On 25 September 2008 Pakistani troops fired on two American OH-58 Kiowa reconnaissance helicopters. U.S. ground troops who the helicopters were supporting returned fire. No one was injured on either side and the helicopters were undamaged. American and NATO officials asserted that the helicopters were flying within Afghan territory to protect an armed patrol. Pakistani officials declared that the helicopters were inside Pakistani territory and were fired upon by "flares" as a warning.[10]

Kurram incident

On 30 September 2010. U.S. helicopters entered Pakistani airspace after ground troops determined that a mortar attack by militants in Pakistan was imminent, according to the Coalition. Pakistani Frontier Corps troops manning the Mandata Kadaho border post fired warning shots, and the helicopters responded by firing two missiles that destroyed the post. Three soldiers were killed and another three wounded. Pakistan responded by closing a key NATO supply route for eleven days.[11]

Datta Khel incident

On May 17, 2011, a skirmish between a U.S. helicopter and Pakistani forces took place in the Datta Khel area. According to NATO, an American base along the Afghanistan-Pakistan border took direct and indirect fire from Pakistan. Two U.S. helicopters flew into the area. According to the Pakistani military, the helicopters had breached its airspace. Pakistani forces fired at a helicopter twice, and the helicopter returned fire, injuring two soldiers. Pakistan reportedly deployed two attack helicopters, which arrived after the U.S. helicopters had left.[12][13]

Salala incident

Main article: 2011 NATO attack in Pakistan

On 26 November 2011, 28 Pakistani soldiers,[14] including 2 officers,[15][16][17] were killed and the remainder injured in an attack on two Pakistani border posts in Mohmand tribal region by NATO Apache helicopters, an AC-130 gunship and fighter jets.[18][19] There were a total of 40 soldiers present in the check post and the raid took place at night while most of them were sleeping or resting.[19][20][21] The attack was the deadliest strike to date on Pakistani soil by NATO.[22] Pakistan claimed that there was no militant activity along the Afghan border region when NATO conducted the attack.[23] Pakistan immediately suspended all NATO supplies to Afghanistan in the aftermath of the attack.[19][23][24] Pakistan later also ordered the U.S. to completely shut down operations and vacate the Shamsi Airfield in Balochistan, which the U.S. reportedly uses for launching drone attacks in Pakistan, within a time frame of 15 days.[3][25]
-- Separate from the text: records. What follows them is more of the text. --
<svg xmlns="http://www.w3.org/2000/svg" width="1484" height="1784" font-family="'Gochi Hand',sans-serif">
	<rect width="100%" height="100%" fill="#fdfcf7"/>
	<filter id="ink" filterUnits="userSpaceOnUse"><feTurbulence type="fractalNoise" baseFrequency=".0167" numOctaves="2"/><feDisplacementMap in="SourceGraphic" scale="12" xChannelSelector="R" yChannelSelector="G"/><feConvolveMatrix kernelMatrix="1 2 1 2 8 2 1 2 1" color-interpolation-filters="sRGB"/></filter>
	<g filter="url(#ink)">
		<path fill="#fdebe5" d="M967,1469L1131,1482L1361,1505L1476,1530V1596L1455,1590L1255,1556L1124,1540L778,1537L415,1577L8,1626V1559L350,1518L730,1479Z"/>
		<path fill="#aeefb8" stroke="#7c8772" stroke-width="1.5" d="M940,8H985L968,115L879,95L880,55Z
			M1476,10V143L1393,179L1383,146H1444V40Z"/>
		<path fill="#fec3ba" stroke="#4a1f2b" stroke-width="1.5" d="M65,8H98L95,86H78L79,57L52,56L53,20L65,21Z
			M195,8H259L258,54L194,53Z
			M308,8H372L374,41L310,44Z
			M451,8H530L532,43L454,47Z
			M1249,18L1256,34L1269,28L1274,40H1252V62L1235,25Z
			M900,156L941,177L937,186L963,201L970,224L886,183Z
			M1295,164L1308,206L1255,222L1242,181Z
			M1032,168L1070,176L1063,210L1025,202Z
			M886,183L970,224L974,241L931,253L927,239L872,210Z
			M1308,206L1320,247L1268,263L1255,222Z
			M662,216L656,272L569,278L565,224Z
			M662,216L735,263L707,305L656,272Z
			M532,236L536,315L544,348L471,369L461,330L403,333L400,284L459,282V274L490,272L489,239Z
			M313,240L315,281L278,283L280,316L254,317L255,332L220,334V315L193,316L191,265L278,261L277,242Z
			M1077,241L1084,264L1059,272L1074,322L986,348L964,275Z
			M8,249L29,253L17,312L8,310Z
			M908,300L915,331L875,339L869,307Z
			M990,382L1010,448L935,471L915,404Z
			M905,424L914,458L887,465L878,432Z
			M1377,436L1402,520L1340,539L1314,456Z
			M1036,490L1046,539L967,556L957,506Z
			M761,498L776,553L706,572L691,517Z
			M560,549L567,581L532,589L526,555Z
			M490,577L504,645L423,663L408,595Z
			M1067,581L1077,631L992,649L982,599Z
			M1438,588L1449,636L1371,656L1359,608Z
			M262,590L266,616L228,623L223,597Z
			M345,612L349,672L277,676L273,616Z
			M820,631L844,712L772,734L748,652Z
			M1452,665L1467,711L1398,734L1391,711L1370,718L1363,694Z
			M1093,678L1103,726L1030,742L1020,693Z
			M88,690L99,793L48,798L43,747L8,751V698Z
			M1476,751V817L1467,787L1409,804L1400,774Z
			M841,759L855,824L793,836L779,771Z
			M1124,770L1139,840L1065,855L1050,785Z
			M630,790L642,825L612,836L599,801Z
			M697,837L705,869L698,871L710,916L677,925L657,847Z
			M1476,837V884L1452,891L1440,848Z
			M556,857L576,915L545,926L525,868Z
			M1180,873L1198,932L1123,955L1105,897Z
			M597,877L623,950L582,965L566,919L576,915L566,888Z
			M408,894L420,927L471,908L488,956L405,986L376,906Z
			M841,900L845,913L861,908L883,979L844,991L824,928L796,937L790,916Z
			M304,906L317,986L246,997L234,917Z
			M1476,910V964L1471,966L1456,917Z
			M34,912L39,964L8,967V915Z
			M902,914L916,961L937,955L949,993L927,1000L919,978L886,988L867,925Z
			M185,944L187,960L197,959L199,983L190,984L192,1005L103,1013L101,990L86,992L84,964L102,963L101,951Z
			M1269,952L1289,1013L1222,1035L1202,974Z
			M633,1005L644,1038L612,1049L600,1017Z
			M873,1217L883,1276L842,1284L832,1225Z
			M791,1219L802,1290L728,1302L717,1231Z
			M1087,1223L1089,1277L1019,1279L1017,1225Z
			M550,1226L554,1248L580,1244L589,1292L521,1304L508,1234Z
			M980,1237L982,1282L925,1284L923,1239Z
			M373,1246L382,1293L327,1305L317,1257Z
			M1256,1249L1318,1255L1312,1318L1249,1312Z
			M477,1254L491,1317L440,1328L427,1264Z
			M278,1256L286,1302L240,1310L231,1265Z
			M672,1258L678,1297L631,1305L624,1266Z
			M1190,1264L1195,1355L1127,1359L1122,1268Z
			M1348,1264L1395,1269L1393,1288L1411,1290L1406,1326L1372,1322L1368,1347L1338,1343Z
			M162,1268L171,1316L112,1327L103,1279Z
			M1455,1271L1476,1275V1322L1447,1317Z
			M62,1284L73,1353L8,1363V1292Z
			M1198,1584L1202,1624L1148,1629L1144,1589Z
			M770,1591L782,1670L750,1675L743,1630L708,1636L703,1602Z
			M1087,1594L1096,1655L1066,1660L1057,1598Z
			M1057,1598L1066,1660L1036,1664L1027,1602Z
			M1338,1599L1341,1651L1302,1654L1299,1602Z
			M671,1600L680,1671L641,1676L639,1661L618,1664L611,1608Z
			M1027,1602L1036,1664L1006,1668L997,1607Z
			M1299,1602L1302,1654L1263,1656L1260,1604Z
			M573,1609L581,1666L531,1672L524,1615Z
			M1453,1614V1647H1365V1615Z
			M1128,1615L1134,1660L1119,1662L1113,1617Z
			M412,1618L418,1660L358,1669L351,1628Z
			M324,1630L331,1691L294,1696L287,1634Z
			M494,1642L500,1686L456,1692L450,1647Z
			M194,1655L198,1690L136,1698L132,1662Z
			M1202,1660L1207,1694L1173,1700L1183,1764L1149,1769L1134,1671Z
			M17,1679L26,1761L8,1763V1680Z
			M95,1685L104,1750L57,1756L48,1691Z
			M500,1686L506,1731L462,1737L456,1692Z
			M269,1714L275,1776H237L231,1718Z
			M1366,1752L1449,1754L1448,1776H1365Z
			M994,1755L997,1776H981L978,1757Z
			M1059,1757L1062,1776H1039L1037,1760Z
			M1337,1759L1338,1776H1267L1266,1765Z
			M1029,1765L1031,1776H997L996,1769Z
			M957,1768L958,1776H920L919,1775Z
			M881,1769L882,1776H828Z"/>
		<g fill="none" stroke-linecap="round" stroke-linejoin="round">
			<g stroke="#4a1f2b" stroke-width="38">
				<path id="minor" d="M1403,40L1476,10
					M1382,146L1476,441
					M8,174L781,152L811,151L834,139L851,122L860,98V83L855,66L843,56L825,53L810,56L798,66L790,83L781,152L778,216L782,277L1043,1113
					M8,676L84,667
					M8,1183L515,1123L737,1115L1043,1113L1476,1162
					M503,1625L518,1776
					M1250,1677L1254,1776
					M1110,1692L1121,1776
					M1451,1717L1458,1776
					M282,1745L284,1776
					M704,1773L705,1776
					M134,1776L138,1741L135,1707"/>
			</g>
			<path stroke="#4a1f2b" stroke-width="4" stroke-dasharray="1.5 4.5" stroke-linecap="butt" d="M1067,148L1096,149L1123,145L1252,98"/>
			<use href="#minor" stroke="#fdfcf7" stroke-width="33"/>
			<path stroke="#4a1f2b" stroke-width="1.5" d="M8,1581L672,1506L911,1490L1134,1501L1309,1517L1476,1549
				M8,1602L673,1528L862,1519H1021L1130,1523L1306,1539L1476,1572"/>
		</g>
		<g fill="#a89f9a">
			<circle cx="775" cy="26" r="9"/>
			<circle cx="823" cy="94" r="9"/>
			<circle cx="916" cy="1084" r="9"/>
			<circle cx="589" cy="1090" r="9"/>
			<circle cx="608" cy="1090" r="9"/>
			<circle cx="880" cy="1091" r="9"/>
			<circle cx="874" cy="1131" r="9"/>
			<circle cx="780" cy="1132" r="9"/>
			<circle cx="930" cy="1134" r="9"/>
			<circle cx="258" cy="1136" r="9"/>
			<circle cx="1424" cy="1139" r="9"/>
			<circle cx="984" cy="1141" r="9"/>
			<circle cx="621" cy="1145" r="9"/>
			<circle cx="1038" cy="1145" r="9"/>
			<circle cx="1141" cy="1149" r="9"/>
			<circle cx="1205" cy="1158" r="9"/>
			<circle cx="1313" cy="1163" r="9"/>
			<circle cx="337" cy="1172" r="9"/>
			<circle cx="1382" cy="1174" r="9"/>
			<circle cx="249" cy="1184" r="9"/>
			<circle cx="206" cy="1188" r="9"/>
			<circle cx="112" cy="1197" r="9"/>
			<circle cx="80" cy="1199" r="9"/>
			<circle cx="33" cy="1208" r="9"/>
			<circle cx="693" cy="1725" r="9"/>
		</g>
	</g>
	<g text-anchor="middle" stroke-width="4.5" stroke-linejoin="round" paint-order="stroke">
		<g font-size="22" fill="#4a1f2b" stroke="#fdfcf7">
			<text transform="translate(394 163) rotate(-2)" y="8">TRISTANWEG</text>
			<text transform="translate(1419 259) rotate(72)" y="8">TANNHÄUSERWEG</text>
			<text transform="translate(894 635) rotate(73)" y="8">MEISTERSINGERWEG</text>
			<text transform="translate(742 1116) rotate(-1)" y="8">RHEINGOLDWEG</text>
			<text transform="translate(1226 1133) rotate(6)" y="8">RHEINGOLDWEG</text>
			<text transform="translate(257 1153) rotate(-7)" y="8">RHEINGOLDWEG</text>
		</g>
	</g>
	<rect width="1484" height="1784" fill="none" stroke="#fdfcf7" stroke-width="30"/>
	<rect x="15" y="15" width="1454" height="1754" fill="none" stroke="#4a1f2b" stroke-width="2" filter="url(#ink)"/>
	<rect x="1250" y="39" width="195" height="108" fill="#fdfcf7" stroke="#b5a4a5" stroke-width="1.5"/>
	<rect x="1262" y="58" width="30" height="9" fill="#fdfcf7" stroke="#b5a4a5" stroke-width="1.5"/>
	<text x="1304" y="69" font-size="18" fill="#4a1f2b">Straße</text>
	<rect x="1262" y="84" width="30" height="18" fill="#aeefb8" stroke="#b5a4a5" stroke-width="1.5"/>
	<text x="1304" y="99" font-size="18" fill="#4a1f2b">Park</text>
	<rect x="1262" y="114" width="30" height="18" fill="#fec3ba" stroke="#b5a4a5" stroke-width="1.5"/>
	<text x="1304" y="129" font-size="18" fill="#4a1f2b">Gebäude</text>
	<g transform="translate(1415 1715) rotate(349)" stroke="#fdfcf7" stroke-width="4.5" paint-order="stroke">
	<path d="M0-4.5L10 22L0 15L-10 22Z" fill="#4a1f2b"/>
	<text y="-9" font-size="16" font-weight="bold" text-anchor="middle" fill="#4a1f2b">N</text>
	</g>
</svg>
The retired Brigadier Mahmood Shah, former chief of security in the tribal areas, said that so far the U.S. has blamed Pakistan for all that is happening in Afghanistan and Pakistan's point of view has not been shown in the international media, so the matter should be taken up by the United Nations Security Council. He has advised Pakistani authorities to shoot down NATO aircraft should a similar event take place in the future, and to keep the supply lines closed, on the argument that the U.S. cannot afford a war with Pakistan.[26][27][28][29][30]